Читать книгу Astronomy: The Science of the Heavenly Bodies - David P. Todd - Страница 17
CHAPTER XIII
NEWTON AND MOTION
Оглавление"How is it that you are able to make these great discoveries?" was once asked of Sir Isaac Newton, facile princeps of all philosophers, and the discoverer of the great law of universal gravitation.
"By perpetually thinking about them," was Newton's terse and illuminating reply. He had set for himself the definite problem of Kepler's laws: why is it that they are true, and is there not some single, general law that will embody all the circumstances of the planetary motions?
Newton was born in 1643, the year after the death of Galileo. He had a thorough training in the mathematics of his day, and addressed himself first to an investigation and definite formulation of the general laws of motion, which he found to be three in number, and which he was able to put in very simple terms. The first one is: Any body, once it is set in motion, will continue to move forward in a straight line with a uniform velocity forever, provided it is acted upon by no force whatever. In other words, a state of motion is as natural as a state of rest (rest in relation to things everywhere adjacent) in which we find all things in general.
Here on earth where gravity itself pulls all objects downward toward the earth, and where resistance of the air tends to hold a moving body back and bring it to rest, and where friction from contact with whatever material substance may be in its path is perpetually tending to neutralize all motion—with all three of these forces always at work to stop a moving body, the truth of this first and fundamental law of motion was not apparent on the surface.
Till Galileo's time everyone had made the mistake of supposing that some force or other must be acting continually on every moving body to keep it in motion. Ptolemy, Copernicus, Kepler, Leonardo da Vinci—all failed to see the truth of this law which Newton developed in the immortal Principia.
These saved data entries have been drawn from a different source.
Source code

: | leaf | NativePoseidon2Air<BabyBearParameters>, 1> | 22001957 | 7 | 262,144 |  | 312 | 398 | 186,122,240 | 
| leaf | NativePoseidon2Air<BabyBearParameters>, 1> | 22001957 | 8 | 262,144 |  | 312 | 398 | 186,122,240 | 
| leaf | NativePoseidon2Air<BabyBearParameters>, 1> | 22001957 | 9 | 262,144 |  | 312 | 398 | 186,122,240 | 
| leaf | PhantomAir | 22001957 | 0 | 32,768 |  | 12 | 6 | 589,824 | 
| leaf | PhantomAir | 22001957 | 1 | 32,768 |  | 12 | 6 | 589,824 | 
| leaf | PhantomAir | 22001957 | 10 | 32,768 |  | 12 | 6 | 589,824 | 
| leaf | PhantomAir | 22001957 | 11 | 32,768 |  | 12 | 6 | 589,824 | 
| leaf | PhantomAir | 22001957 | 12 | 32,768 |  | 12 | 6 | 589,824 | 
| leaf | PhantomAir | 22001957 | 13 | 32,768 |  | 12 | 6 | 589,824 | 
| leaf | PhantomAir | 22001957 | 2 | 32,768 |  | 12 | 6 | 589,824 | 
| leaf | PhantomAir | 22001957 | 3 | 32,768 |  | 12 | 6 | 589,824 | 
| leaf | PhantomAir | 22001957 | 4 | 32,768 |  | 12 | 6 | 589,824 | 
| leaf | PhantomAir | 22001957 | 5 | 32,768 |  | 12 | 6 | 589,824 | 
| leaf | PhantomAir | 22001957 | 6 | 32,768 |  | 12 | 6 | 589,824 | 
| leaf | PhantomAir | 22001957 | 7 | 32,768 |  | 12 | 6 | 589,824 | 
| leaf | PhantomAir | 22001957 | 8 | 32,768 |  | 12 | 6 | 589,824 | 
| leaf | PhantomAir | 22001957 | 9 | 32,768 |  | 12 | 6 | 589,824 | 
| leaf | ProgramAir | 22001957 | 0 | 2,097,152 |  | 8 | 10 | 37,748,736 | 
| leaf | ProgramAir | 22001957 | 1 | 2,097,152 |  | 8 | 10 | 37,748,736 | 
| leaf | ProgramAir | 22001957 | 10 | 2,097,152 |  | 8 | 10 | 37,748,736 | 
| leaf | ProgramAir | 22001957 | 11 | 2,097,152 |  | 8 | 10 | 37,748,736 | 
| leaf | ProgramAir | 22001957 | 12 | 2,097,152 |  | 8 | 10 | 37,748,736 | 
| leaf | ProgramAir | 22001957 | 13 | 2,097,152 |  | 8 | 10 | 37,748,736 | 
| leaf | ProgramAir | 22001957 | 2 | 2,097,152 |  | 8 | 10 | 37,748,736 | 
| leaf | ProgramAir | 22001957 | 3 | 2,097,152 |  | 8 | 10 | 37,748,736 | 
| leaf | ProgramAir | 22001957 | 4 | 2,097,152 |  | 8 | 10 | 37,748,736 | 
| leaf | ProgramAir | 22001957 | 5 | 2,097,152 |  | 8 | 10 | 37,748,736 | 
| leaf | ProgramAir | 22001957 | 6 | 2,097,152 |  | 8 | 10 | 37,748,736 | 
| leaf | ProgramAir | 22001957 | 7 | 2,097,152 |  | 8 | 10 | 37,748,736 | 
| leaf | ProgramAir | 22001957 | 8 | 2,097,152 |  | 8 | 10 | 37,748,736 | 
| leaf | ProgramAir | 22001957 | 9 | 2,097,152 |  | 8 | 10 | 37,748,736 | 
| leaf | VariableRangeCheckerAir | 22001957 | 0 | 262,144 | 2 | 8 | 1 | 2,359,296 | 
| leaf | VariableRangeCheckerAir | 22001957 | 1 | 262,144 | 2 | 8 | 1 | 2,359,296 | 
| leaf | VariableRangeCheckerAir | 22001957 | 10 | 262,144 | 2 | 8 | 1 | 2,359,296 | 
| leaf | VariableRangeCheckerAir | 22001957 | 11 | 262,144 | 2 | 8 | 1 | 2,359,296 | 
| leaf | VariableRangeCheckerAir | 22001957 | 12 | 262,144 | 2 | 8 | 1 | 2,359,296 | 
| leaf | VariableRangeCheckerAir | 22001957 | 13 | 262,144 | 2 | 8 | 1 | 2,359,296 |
And at the present day it is not always easy to accept at first, although the progress of mechanical science, by reducing friction and resistance, has produced machines in which motion of large masses may be kept up indefinitely with the application of only the merest minimum of force.
Once a planet is set in motion round the sun, it would go on forever through frictionless, non-resistant space; but there must be a central force, as Huygens saw clearly, to hold it in its orbit. Otherwise it would at any moment take the direction of a tangent to the orbit. Here is where Newton's second law of motion comes in, and he formulated it with great definiteness. When any force acts on a moving body, its deviation from a straight line will be in the direction of the force applied and proportional to that force.
In accord with this law, Newton first began to inquire whether the force of attraction here on earth, which everyone commonly recognizes as gravity, drawing all things down toward the center of the earth, might not extend upward indefinitely. It is found in operation on the summits of mountain peaks, and the clouds above them and the rain falling from them are obviously drawn downward by the same force. May it not extend outward into space, even as far as the moon?
This was an audacious question, but Newton not only asked, but tried to answer it in the year 1665, when he was only twenty-three. On the surface of the earth this attraction is strong enough to draw a falling body downward through a vertical space of sixteen feet in a second of time. What ought it to be at the distance of the moon. The distance of the moon in Newton's time was better known in terms of the earth's size than was the size of the earth itself: the earth's radius was known to be one-sixtieth of the moon's distance, but the earth's diameter was thought to be something under 7,000 miles, so that Newton's first calculations were most disappointing, and he laid them aside for nearly twenty years.
Meanwhile the French astronomers led by Picard had measured the earth anew, and showed it to be nearly 8,000 miles in diameter. As soon as Newton learned of this, he revised his calculations, and found that by the law of the inverse square the moon, in one second, should fall away from a tangent to its orbit one thirty-six hundredth of sixteen feet.
This accorded exactly with his original supposition that the earth's attraction extended to the moon. So he concluded that the force which makes a stone fall, or an apple, as the story goes, is the same force that holds the moon in its orbit, and that this force diminishes in the exact proportion that the square of the distance from the earth's center increases. The moon, indeed, becomes a falling body; only, as Kingdon Clifford puts it: "She is going so fast and is so far off that she falls quite around to the other side of the earth, instead of hitting it; and so goes on forever."